*** EXERCISE DATA
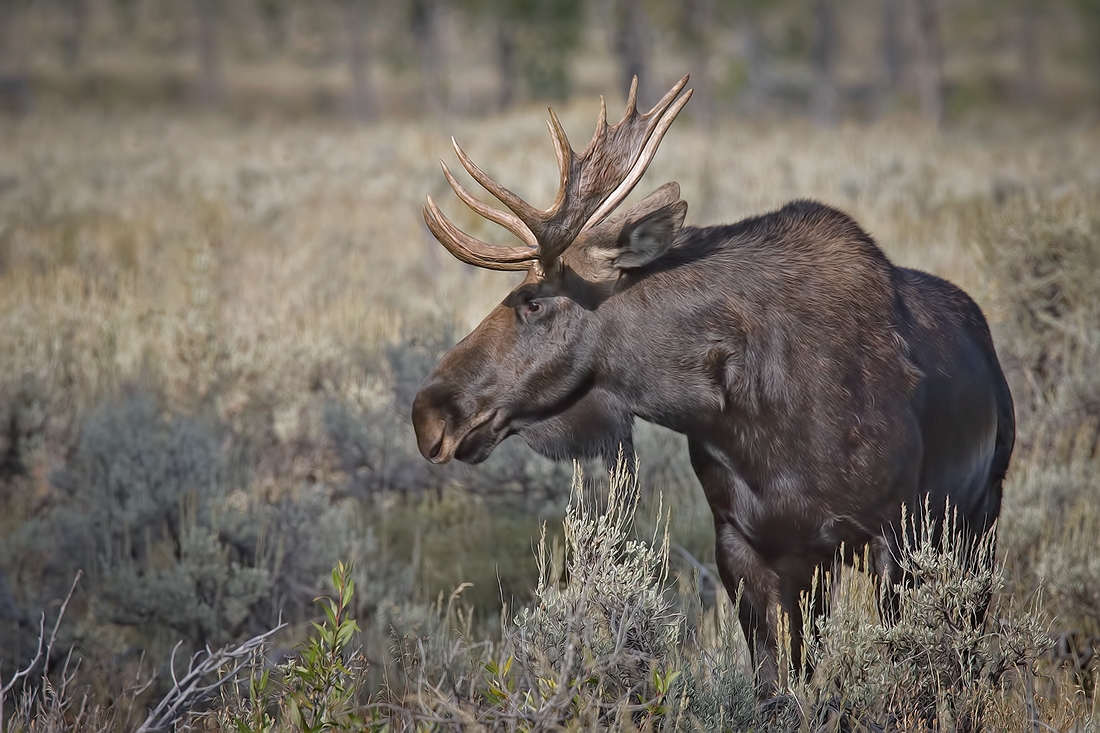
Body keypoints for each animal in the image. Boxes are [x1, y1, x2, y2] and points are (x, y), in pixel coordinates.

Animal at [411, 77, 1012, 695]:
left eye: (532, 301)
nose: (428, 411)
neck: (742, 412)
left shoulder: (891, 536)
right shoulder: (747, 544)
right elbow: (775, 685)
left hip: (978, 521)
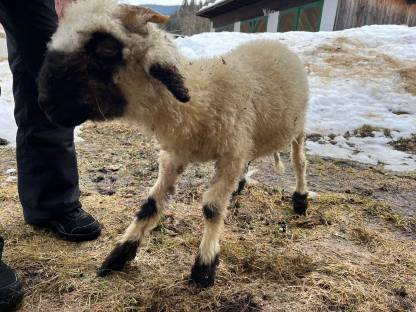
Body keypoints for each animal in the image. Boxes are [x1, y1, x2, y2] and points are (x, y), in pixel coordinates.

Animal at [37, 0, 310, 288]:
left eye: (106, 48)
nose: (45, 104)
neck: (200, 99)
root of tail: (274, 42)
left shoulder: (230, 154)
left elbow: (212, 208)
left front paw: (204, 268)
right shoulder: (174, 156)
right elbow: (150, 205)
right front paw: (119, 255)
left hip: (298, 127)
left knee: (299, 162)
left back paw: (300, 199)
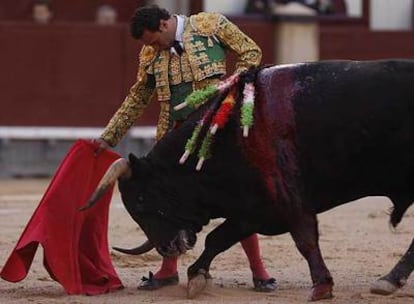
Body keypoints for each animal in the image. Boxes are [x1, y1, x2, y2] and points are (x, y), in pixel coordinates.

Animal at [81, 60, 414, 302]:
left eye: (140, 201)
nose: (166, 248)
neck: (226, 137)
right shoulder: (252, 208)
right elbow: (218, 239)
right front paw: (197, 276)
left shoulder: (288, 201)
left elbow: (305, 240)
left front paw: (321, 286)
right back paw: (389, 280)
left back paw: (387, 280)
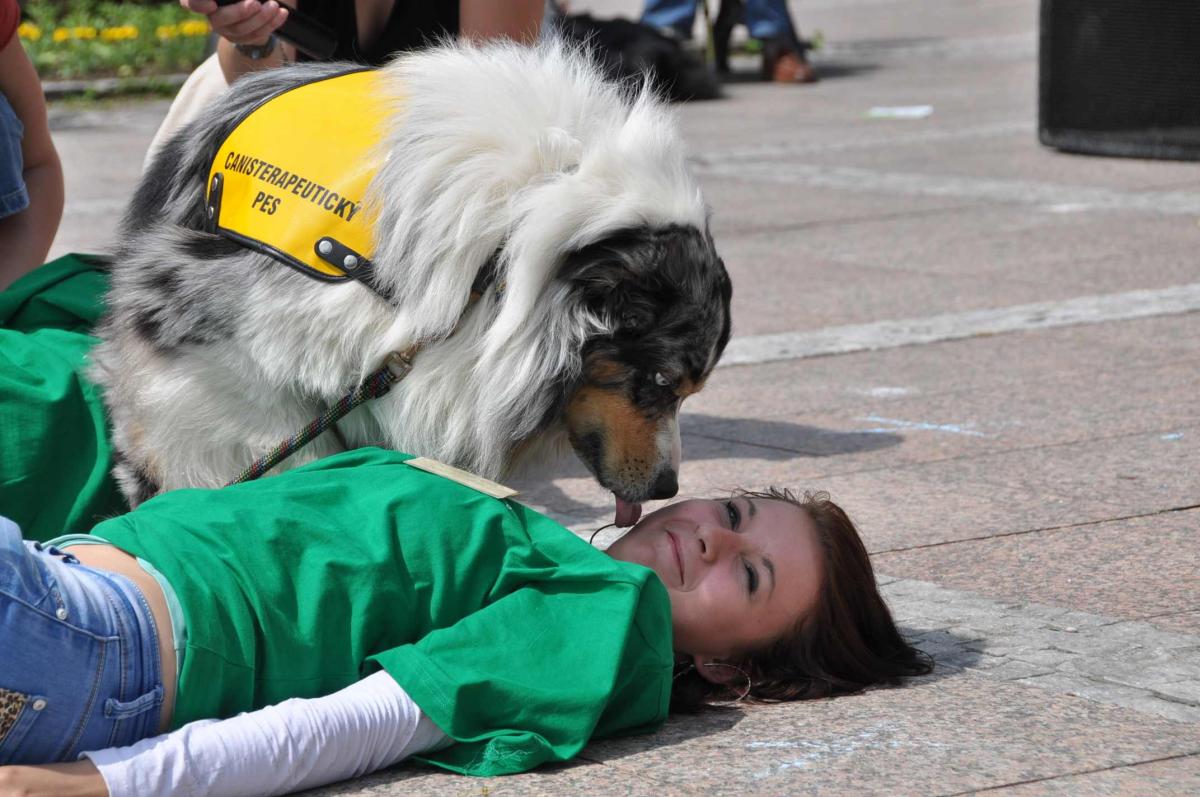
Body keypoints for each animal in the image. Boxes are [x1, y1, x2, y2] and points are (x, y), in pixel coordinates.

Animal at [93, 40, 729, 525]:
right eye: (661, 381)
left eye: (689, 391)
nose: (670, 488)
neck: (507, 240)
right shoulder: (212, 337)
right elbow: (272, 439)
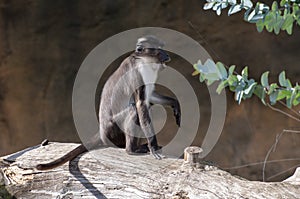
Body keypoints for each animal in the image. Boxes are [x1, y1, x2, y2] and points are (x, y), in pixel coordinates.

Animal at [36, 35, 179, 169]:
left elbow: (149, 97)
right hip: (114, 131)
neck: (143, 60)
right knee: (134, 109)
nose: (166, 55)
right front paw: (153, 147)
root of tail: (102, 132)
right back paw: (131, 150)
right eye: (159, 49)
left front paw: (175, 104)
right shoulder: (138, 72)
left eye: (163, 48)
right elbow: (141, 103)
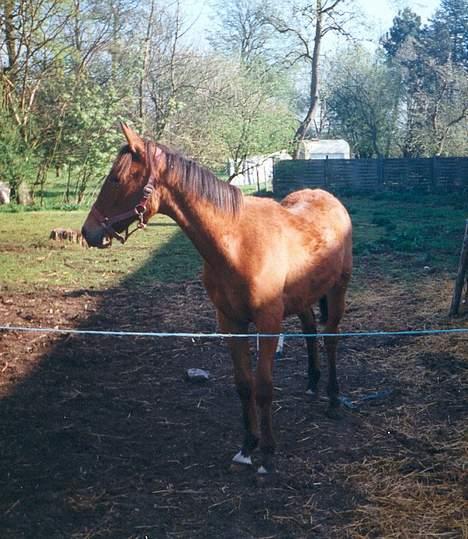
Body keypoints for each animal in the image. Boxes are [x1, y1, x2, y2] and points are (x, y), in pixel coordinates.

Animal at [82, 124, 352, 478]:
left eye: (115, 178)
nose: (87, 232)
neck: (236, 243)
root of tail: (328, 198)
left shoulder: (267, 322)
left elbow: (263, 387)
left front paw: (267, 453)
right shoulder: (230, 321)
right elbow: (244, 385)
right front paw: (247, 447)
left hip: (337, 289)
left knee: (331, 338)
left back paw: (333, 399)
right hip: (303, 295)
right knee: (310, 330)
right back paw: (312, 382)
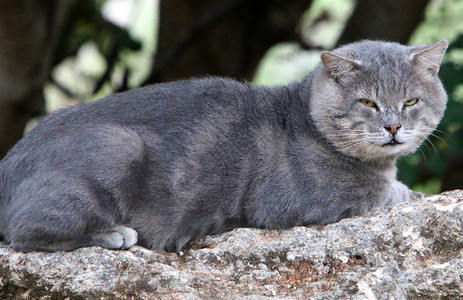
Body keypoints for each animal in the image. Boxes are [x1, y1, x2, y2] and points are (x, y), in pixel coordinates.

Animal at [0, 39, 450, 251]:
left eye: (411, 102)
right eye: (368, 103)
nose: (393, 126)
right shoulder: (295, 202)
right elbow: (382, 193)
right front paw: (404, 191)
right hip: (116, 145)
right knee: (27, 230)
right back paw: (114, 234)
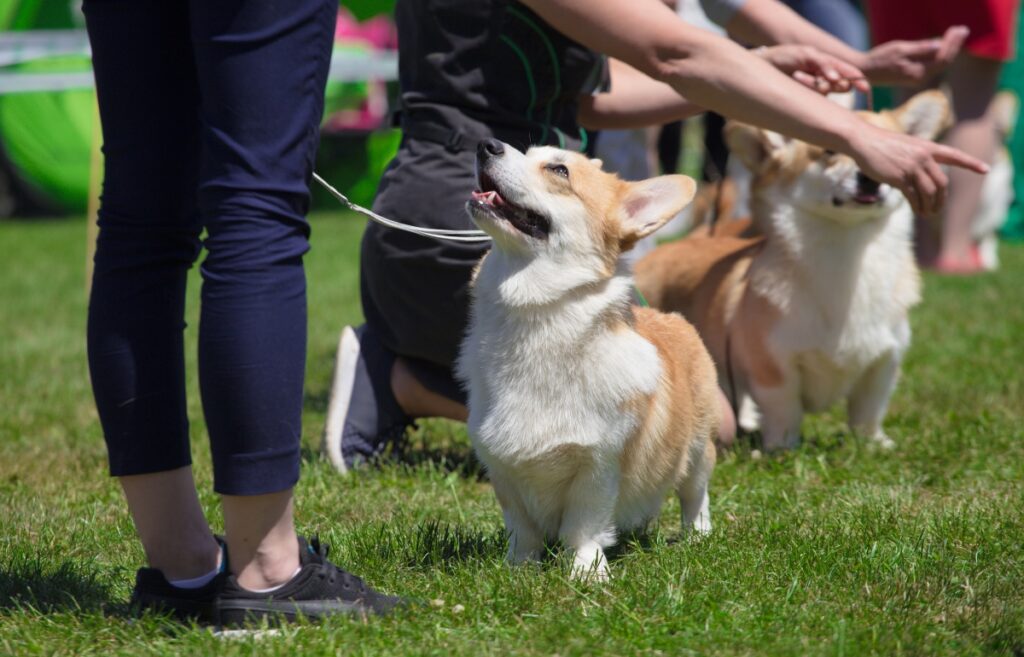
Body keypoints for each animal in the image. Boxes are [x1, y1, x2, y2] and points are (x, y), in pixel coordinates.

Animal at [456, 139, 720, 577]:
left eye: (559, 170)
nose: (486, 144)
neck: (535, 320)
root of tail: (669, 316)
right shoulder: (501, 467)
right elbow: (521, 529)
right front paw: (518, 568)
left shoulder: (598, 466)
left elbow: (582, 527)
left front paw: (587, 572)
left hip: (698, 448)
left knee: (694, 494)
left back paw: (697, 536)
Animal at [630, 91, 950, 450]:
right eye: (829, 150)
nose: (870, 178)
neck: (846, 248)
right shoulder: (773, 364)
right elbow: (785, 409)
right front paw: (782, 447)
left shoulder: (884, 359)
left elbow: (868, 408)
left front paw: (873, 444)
******
*** EXERCISE DATA
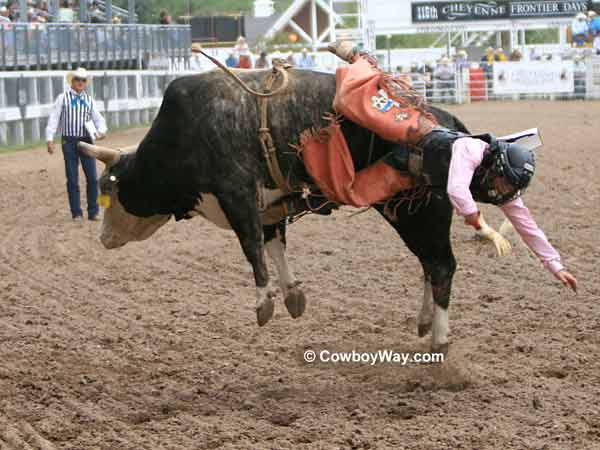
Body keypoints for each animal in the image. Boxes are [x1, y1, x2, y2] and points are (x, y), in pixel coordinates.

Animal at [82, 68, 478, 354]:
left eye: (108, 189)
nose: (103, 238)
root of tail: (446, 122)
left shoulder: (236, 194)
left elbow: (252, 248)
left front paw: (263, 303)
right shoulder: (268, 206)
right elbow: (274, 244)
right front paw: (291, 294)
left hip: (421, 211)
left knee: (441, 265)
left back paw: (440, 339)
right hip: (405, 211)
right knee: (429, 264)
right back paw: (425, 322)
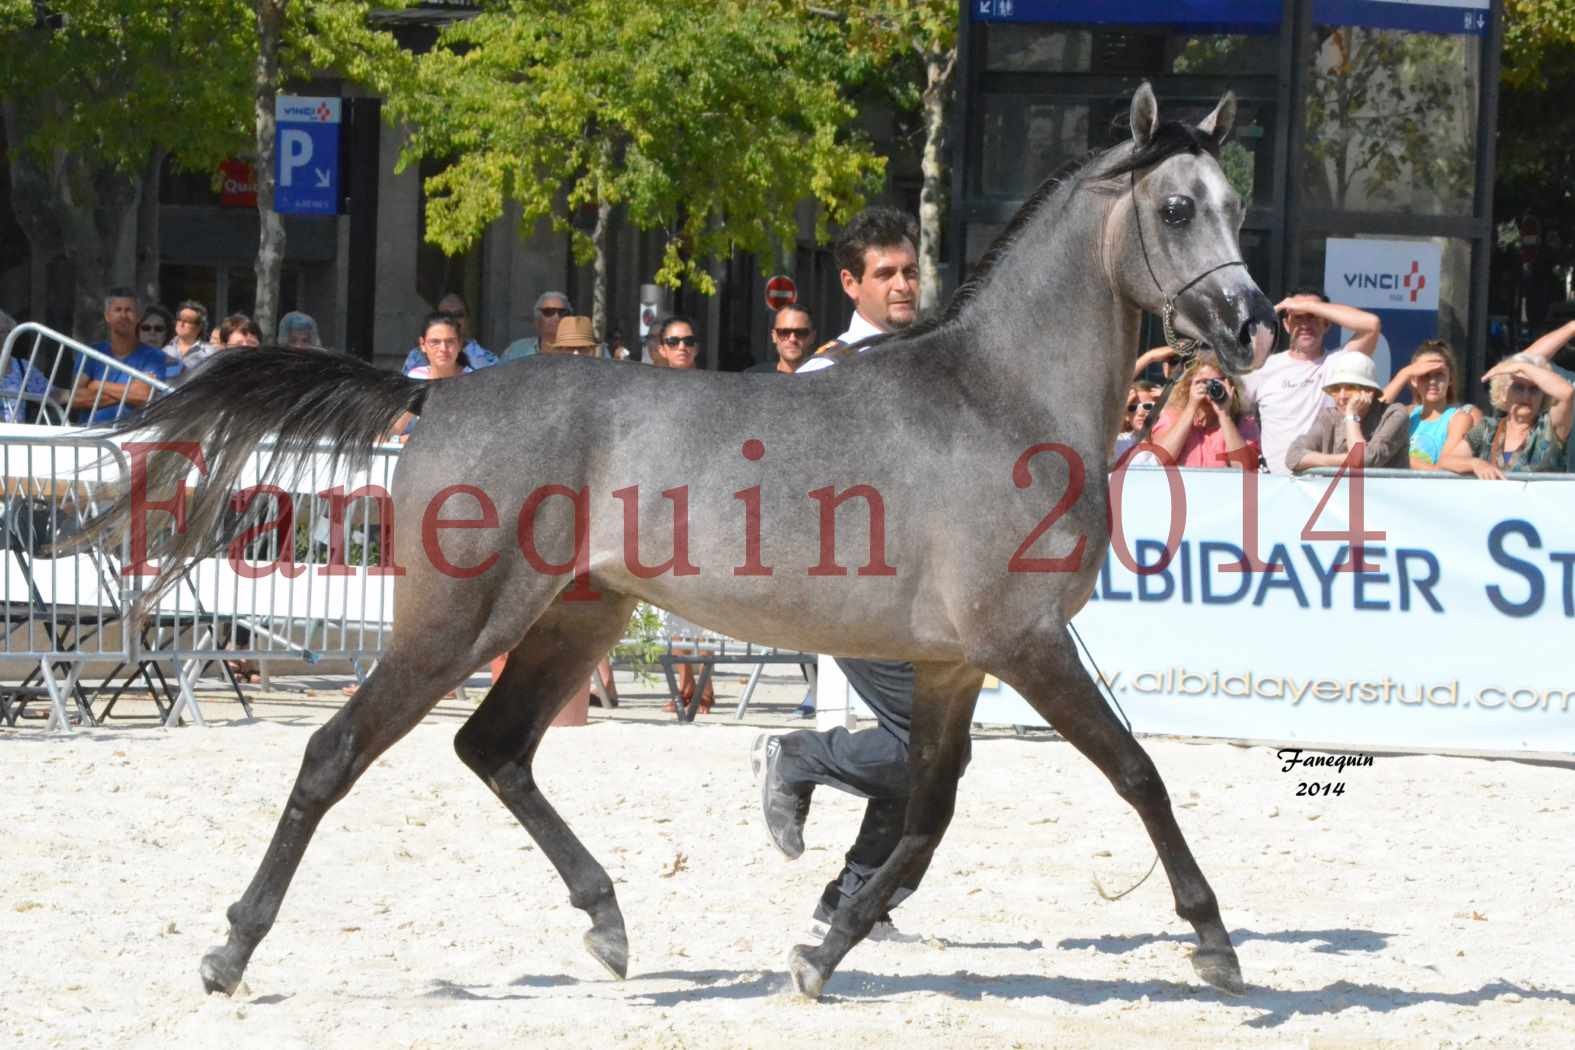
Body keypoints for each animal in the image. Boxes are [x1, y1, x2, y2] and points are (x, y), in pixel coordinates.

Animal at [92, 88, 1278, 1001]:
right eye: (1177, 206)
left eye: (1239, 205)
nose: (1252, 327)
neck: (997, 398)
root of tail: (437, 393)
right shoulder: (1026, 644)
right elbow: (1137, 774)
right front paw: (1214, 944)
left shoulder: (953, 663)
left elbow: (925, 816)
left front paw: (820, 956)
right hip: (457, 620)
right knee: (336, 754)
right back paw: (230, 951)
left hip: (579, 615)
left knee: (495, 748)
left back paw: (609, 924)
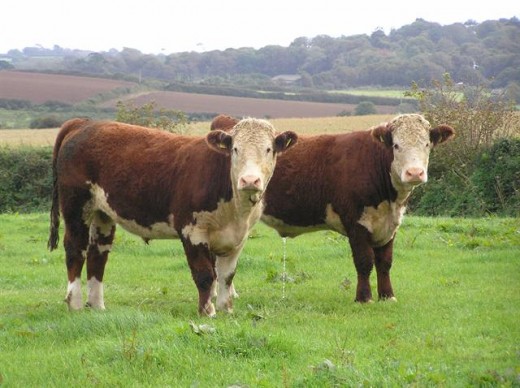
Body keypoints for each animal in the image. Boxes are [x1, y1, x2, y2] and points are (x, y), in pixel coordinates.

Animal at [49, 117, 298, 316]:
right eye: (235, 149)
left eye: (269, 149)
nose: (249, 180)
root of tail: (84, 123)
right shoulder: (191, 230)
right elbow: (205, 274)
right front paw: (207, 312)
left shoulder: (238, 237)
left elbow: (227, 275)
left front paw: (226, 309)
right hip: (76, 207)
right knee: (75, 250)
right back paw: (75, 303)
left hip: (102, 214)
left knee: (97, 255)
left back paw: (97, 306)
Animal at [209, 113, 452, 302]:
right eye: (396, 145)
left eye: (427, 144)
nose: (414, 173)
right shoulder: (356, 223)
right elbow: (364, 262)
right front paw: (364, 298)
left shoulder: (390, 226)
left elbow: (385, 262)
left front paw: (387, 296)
******
▸ THE PROBLEM: Reproduce every line in the records above that contains the word "root".

▸ WRITTEN SOLUTION:
root of tail: (274, 42)
root of tail: (102, 132)
root of tail: (328, 198)
root of tail: (669, 316)
root of tail: (446, 122)
root of tail: (437, 393)
root of tail: (84, 123)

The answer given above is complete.